The data Start Marker
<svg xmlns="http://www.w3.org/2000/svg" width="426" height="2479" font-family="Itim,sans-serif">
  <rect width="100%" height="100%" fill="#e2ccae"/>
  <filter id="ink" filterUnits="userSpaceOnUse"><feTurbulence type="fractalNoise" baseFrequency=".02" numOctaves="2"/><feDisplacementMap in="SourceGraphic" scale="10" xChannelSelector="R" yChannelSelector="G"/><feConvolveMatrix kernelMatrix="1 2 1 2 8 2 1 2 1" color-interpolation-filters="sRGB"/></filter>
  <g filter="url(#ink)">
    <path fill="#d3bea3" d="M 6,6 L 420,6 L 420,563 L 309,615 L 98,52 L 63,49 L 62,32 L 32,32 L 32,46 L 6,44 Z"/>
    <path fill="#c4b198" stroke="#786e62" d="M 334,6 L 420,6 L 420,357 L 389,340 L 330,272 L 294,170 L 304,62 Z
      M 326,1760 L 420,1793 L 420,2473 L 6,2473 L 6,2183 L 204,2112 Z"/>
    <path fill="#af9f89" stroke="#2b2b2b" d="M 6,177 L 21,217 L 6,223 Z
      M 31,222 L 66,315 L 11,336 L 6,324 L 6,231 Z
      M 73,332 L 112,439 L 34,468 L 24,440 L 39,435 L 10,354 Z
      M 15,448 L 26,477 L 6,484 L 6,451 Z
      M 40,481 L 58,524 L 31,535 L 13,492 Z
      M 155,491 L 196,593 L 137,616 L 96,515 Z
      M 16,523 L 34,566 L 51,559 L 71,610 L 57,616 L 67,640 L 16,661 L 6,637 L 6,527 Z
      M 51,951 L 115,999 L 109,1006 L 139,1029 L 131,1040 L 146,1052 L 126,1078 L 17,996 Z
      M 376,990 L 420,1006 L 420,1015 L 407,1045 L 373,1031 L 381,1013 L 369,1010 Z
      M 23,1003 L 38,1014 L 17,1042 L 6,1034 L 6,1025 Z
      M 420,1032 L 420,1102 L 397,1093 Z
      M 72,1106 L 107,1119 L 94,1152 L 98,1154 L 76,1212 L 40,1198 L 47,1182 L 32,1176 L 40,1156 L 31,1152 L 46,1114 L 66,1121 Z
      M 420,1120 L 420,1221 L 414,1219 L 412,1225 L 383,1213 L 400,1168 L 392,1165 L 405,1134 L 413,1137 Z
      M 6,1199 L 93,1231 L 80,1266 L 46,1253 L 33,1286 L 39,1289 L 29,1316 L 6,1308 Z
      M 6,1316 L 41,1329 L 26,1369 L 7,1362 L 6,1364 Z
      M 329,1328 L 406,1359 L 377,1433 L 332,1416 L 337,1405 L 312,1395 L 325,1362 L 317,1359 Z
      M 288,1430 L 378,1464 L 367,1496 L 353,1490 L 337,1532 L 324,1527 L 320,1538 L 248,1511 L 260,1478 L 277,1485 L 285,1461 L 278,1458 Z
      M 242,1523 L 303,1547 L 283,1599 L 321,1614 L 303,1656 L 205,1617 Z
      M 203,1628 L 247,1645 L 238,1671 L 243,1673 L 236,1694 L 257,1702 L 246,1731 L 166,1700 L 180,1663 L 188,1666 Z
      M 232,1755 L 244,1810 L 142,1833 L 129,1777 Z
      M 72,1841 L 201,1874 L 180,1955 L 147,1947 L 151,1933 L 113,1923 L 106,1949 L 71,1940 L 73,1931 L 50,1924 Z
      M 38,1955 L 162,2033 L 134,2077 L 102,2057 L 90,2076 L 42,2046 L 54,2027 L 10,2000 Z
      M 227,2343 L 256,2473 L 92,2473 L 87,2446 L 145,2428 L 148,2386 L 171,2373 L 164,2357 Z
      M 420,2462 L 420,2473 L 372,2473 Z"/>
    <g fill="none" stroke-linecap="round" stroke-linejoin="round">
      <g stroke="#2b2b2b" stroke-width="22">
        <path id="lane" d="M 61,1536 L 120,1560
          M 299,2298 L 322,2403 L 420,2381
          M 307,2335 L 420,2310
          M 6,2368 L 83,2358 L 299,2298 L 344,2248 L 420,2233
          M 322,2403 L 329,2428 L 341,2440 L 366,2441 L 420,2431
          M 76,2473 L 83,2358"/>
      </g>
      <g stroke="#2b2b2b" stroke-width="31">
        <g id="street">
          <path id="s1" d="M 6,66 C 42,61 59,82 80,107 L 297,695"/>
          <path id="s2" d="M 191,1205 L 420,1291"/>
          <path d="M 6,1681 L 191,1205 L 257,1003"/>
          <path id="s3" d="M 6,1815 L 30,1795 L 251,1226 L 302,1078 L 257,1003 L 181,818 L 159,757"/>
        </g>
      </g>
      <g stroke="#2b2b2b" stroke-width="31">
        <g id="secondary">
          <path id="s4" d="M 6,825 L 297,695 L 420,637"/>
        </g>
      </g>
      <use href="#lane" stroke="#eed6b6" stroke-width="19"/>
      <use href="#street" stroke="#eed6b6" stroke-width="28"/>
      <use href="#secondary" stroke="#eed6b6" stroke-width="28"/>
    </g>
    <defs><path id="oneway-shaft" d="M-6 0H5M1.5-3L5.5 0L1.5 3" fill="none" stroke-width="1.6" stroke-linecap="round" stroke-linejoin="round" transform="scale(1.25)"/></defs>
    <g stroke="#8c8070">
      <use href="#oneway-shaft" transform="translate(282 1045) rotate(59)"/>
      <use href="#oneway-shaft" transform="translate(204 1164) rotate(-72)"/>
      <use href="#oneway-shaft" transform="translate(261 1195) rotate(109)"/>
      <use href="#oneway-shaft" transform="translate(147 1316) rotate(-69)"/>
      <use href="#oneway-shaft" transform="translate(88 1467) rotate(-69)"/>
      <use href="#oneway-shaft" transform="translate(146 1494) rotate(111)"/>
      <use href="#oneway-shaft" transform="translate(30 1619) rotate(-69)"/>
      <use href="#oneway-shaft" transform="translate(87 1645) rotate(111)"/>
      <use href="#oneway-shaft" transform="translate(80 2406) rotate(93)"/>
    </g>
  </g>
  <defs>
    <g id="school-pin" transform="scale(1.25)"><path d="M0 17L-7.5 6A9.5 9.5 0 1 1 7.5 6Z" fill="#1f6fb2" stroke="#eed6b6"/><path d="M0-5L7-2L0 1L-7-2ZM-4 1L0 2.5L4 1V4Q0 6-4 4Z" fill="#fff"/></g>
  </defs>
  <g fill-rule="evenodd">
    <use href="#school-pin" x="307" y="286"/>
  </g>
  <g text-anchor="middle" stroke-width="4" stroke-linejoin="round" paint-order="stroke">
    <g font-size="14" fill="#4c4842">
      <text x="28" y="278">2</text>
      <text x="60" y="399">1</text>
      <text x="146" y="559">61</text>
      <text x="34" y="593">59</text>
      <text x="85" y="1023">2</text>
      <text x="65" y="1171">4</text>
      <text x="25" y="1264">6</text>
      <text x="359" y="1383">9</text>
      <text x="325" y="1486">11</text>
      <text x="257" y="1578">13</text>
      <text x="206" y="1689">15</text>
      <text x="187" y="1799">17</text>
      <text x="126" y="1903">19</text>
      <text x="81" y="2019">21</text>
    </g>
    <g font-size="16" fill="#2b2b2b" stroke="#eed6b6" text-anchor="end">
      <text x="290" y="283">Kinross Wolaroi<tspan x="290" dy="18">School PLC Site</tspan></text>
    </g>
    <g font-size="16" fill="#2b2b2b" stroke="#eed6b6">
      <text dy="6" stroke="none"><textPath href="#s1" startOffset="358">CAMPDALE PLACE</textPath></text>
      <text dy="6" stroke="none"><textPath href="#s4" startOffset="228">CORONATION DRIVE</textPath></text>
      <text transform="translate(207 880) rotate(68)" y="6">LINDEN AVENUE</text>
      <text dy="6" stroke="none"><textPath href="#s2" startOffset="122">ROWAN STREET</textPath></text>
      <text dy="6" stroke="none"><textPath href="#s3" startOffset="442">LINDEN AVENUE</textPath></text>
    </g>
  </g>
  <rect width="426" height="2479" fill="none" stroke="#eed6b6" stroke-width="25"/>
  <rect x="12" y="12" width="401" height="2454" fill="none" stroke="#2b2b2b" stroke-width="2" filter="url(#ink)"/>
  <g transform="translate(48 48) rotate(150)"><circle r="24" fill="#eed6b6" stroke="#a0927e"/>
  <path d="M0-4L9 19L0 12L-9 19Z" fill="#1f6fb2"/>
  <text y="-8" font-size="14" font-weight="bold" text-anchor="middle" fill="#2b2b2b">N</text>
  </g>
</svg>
The data End Marker
The data Start Marker
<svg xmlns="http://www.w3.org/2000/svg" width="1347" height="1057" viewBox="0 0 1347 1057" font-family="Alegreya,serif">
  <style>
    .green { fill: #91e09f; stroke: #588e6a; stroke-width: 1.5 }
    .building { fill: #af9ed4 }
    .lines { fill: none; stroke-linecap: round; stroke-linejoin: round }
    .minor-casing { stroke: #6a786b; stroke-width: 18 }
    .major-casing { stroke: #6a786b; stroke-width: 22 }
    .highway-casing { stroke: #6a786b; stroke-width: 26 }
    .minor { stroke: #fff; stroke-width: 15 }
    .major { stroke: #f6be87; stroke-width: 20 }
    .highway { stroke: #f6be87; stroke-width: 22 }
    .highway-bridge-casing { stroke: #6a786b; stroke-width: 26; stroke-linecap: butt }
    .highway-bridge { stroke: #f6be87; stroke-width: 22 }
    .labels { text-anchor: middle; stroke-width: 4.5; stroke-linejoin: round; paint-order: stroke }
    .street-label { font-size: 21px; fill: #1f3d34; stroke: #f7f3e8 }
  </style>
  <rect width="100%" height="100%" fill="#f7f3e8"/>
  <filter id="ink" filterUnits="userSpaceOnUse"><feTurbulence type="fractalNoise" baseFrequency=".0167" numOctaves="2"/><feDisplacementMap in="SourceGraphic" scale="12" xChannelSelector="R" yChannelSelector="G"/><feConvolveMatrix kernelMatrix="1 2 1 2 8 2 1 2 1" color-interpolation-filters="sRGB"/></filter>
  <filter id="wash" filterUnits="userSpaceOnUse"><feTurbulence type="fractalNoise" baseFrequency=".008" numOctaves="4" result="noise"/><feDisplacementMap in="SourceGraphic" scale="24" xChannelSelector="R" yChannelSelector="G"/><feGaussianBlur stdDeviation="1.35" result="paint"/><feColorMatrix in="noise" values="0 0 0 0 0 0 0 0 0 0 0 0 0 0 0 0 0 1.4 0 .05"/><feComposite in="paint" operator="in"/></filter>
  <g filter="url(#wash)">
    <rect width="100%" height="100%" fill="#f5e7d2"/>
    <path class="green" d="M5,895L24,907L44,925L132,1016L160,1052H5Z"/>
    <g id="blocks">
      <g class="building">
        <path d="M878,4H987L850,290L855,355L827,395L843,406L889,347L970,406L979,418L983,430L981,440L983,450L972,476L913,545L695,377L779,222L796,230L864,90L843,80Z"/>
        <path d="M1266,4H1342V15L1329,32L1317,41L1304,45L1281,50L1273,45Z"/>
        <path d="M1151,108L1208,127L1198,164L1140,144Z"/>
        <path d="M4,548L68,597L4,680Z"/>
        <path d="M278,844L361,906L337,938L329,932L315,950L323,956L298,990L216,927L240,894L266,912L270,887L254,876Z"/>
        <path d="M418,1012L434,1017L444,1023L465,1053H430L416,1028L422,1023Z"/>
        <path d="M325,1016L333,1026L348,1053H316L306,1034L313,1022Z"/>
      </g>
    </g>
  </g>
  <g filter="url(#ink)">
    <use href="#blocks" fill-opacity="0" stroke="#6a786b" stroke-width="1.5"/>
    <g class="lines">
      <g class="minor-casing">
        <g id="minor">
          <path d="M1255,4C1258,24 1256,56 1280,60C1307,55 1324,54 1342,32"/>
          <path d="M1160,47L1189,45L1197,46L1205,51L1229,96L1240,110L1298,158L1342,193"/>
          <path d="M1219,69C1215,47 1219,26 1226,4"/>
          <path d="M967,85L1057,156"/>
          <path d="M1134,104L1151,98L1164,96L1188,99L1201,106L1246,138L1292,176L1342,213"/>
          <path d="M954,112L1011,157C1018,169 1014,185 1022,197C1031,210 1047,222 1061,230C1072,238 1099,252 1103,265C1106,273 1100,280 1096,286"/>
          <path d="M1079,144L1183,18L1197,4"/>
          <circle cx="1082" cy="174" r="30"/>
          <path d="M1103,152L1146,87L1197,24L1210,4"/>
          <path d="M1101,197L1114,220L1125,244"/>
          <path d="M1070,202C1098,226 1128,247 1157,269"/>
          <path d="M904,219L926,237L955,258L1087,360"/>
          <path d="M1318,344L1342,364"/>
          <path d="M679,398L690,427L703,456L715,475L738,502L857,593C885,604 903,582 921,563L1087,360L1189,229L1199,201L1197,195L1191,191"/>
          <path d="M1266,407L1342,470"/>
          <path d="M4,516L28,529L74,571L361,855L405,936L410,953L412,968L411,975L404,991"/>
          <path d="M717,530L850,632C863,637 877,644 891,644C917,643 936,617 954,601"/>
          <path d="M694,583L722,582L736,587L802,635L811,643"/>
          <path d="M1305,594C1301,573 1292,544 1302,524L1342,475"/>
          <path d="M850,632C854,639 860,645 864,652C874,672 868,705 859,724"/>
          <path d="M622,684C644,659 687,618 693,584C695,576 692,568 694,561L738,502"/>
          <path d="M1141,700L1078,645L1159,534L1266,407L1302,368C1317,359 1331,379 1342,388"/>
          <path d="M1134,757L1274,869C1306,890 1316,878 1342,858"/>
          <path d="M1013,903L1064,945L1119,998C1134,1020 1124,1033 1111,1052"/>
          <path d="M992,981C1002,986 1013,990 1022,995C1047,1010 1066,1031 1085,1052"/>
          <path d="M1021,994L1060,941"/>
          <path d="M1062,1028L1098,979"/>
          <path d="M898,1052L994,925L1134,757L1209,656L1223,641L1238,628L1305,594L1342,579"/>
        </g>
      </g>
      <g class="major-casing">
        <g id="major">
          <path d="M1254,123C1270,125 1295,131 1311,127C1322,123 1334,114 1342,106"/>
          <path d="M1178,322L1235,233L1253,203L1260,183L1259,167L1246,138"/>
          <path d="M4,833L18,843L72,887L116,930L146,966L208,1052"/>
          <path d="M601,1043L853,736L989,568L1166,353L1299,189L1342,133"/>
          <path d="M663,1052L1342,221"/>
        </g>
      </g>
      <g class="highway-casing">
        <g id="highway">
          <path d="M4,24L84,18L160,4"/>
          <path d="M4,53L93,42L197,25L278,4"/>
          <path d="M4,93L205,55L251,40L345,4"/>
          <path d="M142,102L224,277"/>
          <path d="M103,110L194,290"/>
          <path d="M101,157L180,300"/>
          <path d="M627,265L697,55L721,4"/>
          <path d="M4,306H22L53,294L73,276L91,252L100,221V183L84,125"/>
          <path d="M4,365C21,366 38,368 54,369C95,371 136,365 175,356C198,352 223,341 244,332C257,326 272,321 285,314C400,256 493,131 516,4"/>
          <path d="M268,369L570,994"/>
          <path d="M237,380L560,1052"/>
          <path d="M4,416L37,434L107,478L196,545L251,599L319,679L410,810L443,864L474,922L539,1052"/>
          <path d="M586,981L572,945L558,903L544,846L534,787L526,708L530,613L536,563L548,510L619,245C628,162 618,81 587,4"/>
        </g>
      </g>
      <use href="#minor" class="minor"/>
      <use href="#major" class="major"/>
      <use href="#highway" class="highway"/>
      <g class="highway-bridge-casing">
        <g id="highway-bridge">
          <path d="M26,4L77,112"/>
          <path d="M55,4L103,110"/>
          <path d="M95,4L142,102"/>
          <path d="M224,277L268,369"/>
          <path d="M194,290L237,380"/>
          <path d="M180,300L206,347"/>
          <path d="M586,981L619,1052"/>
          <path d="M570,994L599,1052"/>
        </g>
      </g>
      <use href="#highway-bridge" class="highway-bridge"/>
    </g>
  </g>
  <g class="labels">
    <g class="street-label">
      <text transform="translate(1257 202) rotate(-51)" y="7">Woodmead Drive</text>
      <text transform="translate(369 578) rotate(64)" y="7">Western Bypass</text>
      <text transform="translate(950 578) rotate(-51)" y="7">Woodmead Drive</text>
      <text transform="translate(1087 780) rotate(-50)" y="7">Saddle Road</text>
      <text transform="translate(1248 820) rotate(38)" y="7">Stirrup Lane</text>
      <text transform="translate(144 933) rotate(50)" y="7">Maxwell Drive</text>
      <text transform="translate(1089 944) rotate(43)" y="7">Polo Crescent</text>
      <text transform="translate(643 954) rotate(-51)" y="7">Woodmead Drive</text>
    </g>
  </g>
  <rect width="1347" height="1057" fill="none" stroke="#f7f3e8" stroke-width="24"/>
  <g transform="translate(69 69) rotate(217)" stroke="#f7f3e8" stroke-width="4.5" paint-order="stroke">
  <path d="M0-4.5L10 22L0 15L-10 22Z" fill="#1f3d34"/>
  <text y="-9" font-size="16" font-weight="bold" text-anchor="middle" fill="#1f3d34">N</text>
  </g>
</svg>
The data End Marker
The data Start Marker
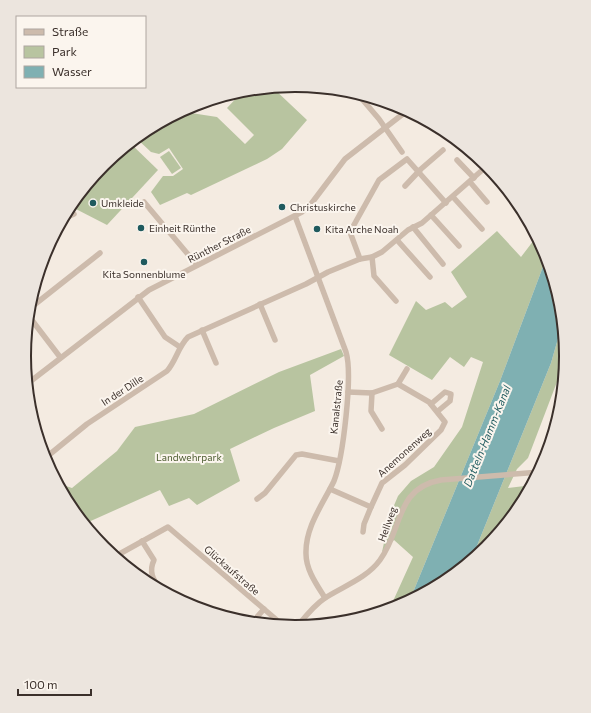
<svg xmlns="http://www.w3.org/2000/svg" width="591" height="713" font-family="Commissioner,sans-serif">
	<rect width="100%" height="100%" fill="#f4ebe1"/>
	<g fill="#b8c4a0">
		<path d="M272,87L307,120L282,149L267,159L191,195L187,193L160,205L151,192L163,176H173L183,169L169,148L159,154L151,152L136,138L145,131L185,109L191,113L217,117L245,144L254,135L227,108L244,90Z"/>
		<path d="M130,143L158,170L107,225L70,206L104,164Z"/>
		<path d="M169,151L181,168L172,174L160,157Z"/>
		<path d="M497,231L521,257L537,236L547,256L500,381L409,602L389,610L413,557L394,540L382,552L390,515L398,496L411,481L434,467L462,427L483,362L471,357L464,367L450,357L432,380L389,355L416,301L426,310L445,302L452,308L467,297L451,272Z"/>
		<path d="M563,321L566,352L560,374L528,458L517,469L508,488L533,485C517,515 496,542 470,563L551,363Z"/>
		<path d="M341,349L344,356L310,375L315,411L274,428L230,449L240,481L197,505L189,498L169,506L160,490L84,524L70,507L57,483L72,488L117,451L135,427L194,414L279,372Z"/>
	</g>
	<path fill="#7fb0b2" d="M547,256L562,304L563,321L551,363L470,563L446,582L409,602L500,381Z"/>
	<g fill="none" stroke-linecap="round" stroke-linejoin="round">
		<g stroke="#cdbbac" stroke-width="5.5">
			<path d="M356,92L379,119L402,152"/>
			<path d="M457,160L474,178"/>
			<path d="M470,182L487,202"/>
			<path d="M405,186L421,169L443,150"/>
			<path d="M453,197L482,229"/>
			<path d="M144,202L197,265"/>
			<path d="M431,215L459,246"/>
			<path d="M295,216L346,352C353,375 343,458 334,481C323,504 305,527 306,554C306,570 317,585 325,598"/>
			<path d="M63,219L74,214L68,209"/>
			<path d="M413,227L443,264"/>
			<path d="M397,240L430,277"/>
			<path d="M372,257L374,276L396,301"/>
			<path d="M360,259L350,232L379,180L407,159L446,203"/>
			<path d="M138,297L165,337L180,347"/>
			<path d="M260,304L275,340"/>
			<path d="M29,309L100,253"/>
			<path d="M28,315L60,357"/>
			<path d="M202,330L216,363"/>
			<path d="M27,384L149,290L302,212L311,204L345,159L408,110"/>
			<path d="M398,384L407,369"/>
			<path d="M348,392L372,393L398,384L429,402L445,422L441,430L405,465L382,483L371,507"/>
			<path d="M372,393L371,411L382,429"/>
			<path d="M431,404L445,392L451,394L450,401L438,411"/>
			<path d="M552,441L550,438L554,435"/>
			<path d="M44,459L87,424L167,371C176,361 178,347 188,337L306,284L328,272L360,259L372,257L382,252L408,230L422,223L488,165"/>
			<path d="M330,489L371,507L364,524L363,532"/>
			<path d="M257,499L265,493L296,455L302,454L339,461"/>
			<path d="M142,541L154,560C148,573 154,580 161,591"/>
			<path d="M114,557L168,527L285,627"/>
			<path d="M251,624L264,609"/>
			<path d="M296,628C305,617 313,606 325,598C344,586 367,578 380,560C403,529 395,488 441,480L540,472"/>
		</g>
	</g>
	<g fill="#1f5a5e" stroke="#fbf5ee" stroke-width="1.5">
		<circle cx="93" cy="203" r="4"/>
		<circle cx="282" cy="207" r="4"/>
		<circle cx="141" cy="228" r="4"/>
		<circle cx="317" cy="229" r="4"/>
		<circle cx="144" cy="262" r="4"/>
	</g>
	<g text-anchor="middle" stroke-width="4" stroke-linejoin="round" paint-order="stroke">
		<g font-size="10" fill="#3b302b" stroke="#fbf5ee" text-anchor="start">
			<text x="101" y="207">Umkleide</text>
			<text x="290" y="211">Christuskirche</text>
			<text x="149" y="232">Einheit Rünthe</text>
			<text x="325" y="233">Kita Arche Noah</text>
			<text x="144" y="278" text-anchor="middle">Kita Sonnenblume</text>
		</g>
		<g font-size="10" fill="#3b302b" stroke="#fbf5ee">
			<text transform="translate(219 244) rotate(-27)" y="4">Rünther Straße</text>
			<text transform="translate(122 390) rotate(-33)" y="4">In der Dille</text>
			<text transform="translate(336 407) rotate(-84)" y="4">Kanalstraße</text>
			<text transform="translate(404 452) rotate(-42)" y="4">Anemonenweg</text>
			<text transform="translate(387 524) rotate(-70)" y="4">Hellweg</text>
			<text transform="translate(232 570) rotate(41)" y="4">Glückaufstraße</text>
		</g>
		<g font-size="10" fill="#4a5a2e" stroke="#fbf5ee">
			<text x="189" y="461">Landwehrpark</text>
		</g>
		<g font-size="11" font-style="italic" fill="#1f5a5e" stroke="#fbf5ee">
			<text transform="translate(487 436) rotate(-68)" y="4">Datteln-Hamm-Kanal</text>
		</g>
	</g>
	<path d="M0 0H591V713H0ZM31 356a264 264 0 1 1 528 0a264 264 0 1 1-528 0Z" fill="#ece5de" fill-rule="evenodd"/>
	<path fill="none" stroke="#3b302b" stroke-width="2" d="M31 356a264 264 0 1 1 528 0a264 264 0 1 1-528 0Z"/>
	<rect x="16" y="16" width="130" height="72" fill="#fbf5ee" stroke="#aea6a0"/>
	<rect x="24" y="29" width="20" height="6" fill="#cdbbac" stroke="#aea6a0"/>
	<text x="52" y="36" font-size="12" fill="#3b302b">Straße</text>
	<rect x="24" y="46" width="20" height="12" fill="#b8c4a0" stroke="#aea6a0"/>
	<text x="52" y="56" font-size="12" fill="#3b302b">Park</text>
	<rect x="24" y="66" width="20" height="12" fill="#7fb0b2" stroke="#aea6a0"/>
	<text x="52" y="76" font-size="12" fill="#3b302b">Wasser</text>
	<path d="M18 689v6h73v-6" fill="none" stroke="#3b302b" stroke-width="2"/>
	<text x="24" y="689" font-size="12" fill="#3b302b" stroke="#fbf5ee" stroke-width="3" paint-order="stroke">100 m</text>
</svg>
The data End Marker
About this exercise
The expected output is every line of the records in which the string "cdbbac" appears.

The answer
		<g stroke="#cdbbac" stroke-width="5.5">
	<rect x="24" y="29" width="20" height="6" fill="#cdbbac" stroke="#aea6a0"/>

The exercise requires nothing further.